第7章 左様ならば、仕方ない【影山飛雄】
「…さようならってさ、」
「はい」
「『左様ならば、仕方ない』が語源なんだって」
「…そうなんすか」
夕暮れの校舎。
数時間前までの人のざわめきが、残り香のように漂う教室。
黒板には「卒業おめでとう」の文字。その周りに、いろんな筆跡で書かれた、いろんなメッセージ。

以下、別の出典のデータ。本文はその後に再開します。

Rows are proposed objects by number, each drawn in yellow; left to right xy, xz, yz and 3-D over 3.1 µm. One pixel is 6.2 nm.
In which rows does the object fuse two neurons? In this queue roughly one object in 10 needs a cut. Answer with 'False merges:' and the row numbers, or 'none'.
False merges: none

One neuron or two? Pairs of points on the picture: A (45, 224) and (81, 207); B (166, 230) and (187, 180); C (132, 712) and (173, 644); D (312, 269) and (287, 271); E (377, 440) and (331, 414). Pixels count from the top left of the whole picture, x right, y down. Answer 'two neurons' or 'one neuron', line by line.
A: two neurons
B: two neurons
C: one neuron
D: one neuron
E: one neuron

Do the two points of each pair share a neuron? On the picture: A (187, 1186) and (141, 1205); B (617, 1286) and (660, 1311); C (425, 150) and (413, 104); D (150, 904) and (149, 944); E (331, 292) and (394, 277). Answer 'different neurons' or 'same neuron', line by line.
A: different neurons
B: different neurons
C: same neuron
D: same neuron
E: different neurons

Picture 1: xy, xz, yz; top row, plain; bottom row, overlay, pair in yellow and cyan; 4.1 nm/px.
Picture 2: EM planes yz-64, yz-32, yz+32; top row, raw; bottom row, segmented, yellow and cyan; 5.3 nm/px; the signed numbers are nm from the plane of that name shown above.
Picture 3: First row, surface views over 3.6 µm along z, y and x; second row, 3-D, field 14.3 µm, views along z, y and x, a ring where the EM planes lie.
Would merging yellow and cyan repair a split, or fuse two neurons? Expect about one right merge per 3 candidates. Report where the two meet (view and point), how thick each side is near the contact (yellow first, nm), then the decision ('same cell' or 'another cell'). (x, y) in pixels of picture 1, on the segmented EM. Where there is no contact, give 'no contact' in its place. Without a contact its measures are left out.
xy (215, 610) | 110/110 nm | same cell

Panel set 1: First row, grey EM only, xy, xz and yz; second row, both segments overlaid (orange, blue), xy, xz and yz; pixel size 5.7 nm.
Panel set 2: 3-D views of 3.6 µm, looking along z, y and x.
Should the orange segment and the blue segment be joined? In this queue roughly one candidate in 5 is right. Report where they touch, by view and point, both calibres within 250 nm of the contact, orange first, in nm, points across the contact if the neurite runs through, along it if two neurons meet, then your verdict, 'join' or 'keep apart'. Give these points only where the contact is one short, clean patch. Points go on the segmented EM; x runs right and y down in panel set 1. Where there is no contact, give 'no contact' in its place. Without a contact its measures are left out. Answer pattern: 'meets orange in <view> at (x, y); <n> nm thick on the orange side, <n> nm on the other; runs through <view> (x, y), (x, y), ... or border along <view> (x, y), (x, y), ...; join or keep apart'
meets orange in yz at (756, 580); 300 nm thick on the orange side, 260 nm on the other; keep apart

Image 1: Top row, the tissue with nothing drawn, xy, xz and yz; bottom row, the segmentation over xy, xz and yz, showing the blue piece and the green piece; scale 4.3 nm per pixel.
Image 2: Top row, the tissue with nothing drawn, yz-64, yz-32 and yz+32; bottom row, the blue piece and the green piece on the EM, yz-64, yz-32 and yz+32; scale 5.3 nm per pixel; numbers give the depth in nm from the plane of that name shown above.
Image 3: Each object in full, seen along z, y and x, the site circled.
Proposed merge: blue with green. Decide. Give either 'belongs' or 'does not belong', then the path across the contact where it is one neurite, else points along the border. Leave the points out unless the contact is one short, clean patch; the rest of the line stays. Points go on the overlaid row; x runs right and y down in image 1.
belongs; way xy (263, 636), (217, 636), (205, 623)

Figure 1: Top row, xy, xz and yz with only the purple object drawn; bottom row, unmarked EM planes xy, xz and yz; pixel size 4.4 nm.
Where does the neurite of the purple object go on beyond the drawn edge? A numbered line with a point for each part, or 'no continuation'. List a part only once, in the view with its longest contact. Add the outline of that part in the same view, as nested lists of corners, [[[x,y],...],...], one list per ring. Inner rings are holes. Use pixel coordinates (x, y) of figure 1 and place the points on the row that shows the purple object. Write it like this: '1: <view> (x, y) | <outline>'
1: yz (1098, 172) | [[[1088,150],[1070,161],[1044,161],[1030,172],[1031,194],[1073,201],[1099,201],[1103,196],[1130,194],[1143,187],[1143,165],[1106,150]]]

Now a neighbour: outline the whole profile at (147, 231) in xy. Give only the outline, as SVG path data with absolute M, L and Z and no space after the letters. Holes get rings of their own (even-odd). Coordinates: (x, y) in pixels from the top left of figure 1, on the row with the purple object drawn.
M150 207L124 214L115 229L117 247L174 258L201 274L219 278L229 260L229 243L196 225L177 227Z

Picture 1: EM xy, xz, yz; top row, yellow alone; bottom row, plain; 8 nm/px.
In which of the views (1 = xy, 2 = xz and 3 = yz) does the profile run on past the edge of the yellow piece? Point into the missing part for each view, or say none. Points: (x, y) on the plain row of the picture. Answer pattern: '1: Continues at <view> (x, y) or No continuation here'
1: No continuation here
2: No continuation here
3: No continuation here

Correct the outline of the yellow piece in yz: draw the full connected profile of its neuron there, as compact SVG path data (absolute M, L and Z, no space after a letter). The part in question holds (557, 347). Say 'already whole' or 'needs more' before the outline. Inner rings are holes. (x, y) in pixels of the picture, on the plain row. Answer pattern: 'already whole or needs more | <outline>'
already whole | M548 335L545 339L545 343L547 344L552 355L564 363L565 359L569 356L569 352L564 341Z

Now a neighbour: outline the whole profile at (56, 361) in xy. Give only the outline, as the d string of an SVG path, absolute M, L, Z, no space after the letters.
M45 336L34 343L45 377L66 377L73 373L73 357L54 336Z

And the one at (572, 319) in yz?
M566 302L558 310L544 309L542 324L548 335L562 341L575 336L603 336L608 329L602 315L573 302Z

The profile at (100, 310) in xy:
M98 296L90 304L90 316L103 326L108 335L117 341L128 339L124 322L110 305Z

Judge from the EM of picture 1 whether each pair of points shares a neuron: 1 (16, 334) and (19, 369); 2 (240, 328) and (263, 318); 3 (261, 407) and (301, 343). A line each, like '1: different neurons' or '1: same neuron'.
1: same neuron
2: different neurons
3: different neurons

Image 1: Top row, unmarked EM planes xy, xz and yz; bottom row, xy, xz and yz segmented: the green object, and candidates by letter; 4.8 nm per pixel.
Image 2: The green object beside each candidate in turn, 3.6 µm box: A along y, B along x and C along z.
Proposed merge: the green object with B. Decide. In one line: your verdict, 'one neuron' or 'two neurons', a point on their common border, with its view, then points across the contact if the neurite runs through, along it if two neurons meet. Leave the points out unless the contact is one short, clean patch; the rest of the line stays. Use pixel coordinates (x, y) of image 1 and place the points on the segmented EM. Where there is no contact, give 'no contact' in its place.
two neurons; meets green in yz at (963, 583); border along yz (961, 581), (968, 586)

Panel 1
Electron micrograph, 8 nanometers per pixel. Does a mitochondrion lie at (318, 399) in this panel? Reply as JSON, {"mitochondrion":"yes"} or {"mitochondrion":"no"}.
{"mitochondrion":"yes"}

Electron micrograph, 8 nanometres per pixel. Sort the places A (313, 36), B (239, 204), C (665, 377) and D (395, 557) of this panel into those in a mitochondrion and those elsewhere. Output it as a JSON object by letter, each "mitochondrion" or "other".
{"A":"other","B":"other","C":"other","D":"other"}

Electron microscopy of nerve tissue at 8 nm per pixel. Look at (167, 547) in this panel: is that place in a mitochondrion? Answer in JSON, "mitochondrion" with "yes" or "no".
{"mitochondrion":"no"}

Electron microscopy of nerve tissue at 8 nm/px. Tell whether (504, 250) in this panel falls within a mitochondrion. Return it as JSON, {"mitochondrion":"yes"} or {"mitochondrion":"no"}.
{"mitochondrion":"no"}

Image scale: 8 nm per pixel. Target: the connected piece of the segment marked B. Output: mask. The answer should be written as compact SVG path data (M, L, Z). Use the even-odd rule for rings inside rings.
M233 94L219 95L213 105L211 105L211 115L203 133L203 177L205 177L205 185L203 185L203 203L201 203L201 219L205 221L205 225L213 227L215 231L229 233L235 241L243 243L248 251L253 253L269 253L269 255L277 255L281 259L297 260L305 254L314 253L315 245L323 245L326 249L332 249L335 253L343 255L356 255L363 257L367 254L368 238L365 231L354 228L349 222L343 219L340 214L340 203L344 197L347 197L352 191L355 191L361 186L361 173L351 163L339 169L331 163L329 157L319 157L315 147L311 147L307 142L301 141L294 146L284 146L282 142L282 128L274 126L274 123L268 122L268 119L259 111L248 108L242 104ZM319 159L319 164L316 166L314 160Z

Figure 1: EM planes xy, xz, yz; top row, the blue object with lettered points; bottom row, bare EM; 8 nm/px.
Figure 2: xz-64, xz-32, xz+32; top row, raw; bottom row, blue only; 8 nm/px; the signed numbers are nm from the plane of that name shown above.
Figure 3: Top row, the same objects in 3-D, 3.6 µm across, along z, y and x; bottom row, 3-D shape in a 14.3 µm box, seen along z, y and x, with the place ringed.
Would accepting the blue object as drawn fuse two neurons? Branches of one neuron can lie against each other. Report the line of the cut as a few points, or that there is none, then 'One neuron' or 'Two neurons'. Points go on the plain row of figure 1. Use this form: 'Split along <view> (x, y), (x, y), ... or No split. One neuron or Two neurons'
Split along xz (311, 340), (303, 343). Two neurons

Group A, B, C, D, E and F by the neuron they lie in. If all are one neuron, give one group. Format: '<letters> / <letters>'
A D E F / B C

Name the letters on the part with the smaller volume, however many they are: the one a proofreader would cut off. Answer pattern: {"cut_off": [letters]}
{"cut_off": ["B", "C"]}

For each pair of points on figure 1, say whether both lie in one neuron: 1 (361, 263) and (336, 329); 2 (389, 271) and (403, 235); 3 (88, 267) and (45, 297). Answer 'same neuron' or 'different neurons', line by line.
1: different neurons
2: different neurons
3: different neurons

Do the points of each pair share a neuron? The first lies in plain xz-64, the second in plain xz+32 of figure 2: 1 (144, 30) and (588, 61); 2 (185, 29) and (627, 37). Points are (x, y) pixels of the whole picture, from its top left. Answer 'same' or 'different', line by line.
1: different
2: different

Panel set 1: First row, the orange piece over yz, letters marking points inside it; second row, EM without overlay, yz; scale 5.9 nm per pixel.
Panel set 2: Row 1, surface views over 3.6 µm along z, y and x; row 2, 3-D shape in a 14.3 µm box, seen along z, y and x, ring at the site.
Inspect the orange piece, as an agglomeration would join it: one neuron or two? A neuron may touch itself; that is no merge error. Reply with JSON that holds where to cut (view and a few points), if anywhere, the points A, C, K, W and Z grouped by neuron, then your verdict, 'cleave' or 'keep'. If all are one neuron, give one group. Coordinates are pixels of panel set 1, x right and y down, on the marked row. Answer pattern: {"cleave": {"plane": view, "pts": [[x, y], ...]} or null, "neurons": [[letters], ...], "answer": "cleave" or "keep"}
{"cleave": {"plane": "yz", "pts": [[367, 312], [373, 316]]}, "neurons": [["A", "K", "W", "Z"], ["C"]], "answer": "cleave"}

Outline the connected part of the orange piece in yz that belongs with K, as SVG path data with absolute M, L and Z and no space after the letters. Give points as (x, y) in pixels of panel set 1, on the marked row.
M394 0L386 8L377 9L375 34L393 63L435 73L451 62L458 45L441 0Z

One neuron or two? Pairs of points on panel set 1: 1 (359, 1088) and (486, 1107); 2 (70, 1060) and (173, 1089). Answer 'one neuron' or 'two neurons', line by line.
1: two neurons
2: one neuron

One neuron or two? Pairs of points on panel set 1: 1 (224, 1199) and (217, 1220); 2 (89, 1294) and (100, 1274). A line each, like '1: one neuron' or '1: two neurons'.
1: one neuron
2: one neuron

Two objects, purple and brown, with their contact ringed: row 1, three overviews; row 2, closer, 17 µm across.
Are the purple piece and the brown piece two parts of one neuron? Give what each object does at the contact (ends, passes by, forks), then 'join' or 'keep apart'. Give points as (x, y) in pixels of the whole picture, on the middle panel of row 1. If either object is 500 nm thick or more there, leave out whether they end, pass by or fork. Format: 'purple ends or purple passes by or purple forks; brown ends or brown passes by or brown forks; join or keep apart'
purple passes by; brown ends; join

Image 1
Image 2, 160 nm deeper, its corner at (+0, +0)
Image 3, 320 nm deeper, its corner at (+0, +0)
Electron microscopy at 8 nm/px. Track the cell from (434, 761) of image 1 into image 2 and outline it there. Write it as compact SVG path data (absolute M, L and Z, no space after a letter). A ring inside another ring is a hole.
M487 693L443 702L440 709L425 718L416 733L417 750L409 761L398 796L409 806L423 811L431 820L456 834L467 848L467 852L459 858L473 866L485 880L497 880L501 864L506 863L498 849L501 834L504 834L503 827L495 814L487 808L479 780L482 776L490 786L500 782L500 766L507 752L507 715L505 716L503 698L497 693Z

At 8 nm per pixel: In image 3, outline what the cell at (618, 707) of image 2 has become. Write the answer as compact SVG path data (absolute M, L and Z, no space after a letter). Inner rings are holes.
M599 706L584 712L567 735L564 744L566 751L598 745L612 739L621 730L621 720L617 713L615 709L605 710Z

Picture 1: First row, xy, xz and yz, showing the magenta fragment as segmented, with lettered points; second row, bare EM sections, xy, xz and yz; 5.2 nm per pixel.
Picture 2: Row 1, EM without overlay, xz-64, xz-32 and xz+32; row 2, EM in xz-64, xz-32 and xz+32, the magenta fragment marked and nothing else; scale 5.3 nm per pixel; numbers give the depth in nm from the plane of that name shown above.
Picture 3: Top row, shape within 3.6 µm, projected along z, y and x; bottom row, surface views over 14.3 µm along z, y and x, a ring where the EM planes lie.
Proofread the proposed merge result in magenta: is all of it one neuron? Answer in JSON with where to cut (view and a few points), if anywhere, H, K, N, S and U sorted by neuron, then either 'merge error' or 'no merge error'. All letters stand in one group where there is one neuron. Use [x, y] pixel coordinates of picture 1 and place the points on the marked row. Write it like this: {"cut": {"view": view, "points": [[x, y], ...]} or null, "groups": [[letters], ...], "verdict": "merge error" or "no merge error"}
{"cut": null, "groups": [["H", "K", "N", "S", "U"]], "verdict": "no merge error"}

紫の造花を左胸に留めた私の目の前にいるのは、普段着の影山。
ただ一言、『教室で待ってる』って電話したら、飛んで来てくれた。
私は影山のこういうところに、いつも甘えてしまう。
「…私ね、県外の大学に行く」
「知ってます」
「一人暮らしを始める」
「それも知ってます」
「…烏野からずっと離れたとこに行く」
「……」
最初は睨んでると思ってたその真っ直ぐな視線が、私を捉えて離さない。
ーー美咲先輩、何が言いたいんですか?
君が何を思ってるのか、だいぶ分かるようになってきた。
「人の感情はね、人との距離に比例するの」
「……」
「人との距離が縮まれば、その人の本質が見えてくる。本質が分かると、その人にある特定の感情が生まれる」
ーー美咲先輩ってたまに理屈っぽいところありますよね。
付き合い始めた頃、こんなこと言われたっけ。
付き合い始めたのは初夏だった。梅雨のわりに、爽やかな日だった。
知り合って間もないのに、君は迷った様子もなく、私に告白してくれた。
実際付き合ってた期間っていうのは数字にすると短いけど、ずっと一緒にいた気がするのは、やっぱり君との相性が良かったからなのか。